BEGIN

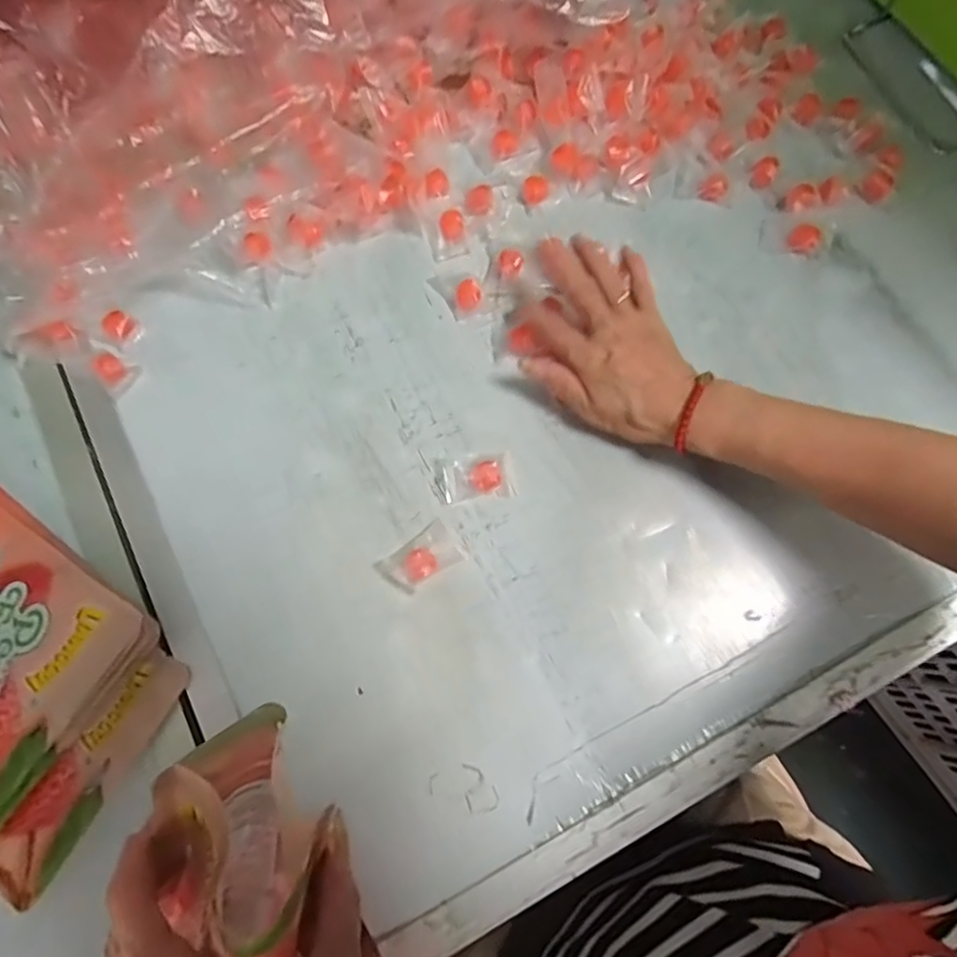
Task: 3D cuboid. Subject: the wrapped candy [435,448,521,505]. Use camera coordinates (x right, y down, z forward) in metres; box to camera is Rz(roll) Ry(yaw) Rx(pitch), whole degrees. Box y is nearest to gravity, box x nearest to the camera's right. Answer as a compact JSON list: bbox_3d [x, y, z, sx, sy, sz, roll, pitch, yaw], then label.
[{"bbox_3d":[-0.002,-0.002,0.404,0.054,0.014,0.032,-7,75,-2],"label":"wrapped candy"}]

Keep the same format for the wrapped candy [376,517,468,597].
[{"bbox_3d":[-0.039,0.055,0.391,0.053,0.014,0.033,-37,78,-9],"label":"wrapped candy"}]

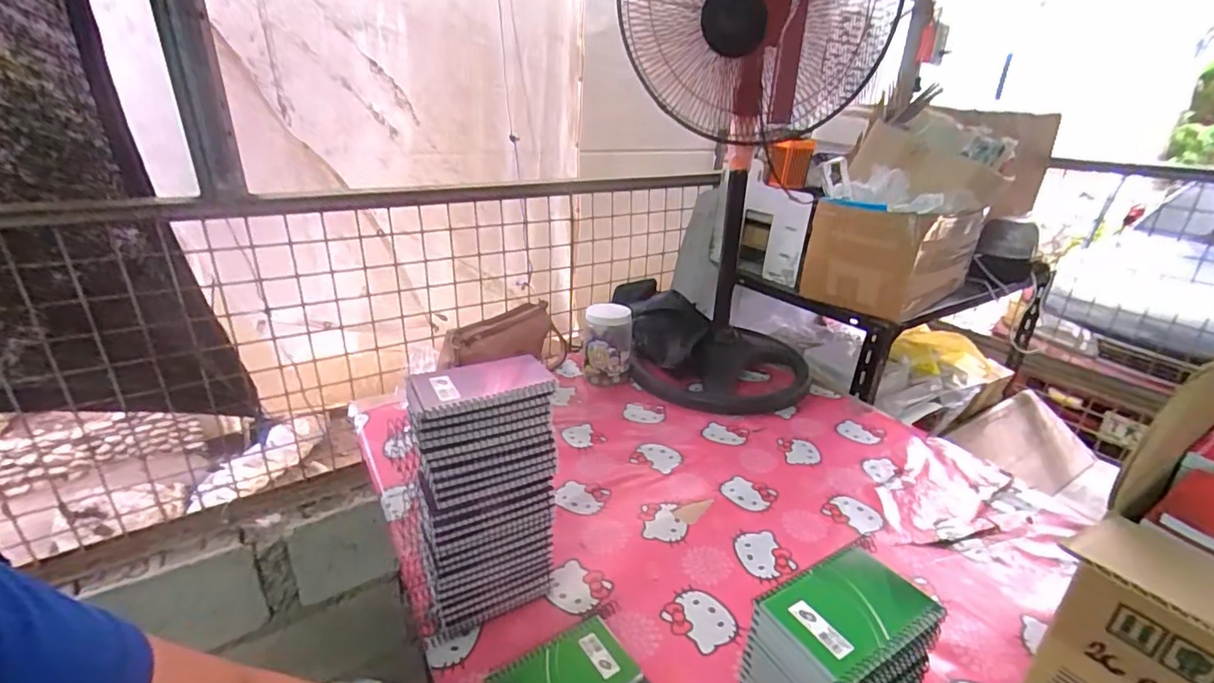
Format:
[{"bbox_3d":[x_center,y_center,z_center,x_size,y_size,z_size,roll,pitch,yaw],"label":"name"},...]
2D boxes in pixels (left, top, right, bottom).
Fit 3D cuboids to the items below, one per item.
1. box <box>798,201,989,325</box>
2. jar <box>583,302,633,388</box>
[{"bbox_3d":[0.619,-0.199,1.181,0.334,0.201,0.240,-17,30,-35],"label":"box"},{"bbox_3d":[0.000,0.007,1.141,0.095,0.154,0.083,1,23,-4],"label":"jar"}]

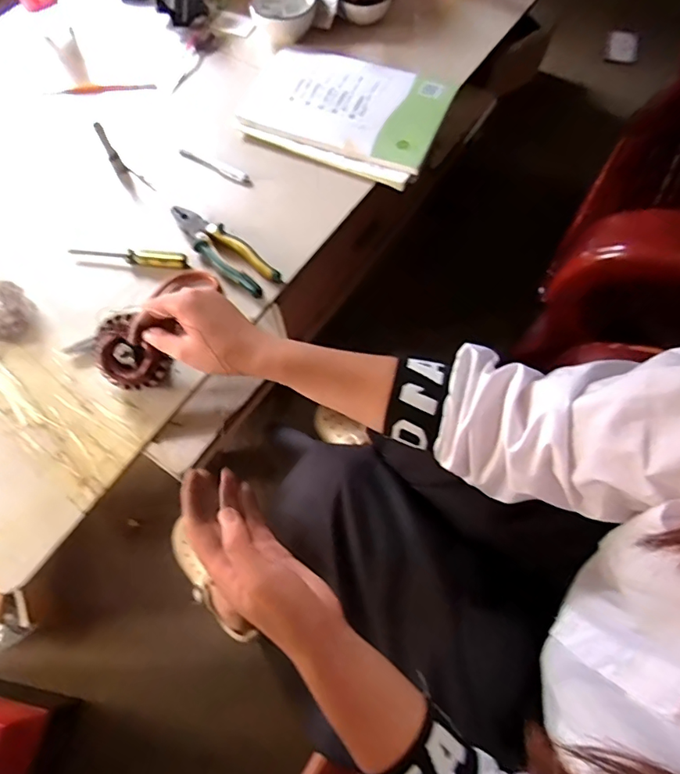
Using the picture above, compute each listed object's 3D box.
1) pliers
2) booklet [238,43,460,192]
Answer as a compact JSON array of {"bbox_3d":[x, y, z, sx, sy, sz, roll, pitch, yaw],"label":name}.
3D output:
[{"bbox_3d":[-0.161,-0.188,0.671,0.182,0.026,0.052,38,73,16],"label":"pliers"},{"bbox_3d":[0.007,-0.435,0.764,0.303,0.026,0.220,21,69,10],"label":"booklet"}]

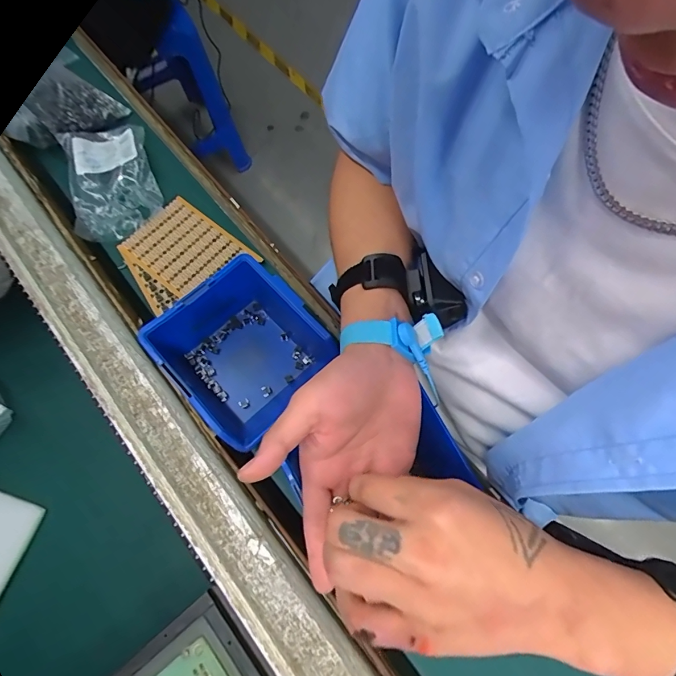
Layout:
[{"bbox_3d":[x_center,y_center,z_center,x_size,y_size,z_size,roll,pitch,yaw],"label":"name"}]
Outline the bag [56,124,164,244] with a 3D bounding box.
[{"bbox_3d":[-0.256,-0.178,0.473,0.091,0.019,0.156,-18,72,-8],"label":"bag"}]

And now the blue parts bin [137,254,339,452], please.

END

▶ _How to complete this task_
When you copy the listing, keep every line exactly as it is but leave out all images.

▶ _Response_
Task: 3D cuboid. Subject: the wrapped candy [435,448,521,505]. Use camera coordinates (x right, y down, z forward) in metres; box to camera is Rz(roll) Ry(yaw) Rx(pitch), whole degrees. Box y is nearest to gravity, box x nearest to the camera's right. Answer as a compact JSON list: bbox_3d [x, y, z, sx, sy, sz, roll, pitch, yaw], then label.
[{"bbox_3d":[-0.002,-0.002,0.404,0.054,0.014,0.032,-7,75,-2],"label":"wrapped candy"}]

Keep the same format for the wrapped candy [376,517,468,597].
[{"bbox_3d":[-0.039,0.055,0.391,0.053,0.014,0.033,-37,78,-9],"label":"wrapped candy"}]

Format:
[{"bbox_3d":[x_center,y_center,z_center,x_size,y_size,z_size,roll,pitch,yaw],"label":"name"},...]
2D boxes in pixels (left, top, right, bottom).
Fit 3D cuboids to the items below, one per item.
1. box <box>798,201,989,325</box>
2. jar <box>583,302,633,388</box>
[{"bbox_3d":[0.619,-0.199,1.181,0.334,0.201,0.240,-17,30,-35],"label":"box"},{"bbox_3d":[0.000,0.007,1.141,0.095,0.154,0.083,1,23,-4],"label":"jar"}]

Using the picture above, compute each listed object's 3D box.
1) pliers
2) booklet [238,43,460,192]
Answer as a compact JSON array of {"bbox_3d":[x, y, z, sx, sy, sz, roll, pitch, yaw],"label":name}.
3D output:
[{"bbox_3d":[-0.161,-0.188,0.671,0.182,0.026,0.052,38,73,16],"label":"pliers"},{"bbox_3d":[0.007,-0.435,0.764,0.303,0.026,0.220,21,69,10],"label":"booklet"}]

Layout:
[{"bbox_3d":[x_center,y_center,z_center,x_size,y_size,z_size,roll,pitch,yaw],"label":"name"}]
Outline the bag [56,124,164,244] with a 3D bounding box.
[{"bbox_3d":[-0.256,-0.178,0.473,0.091,0.019,0.156,-18,72,-8],"label":"bag"}]

And now the blue parts bin [137,254,339,452], please.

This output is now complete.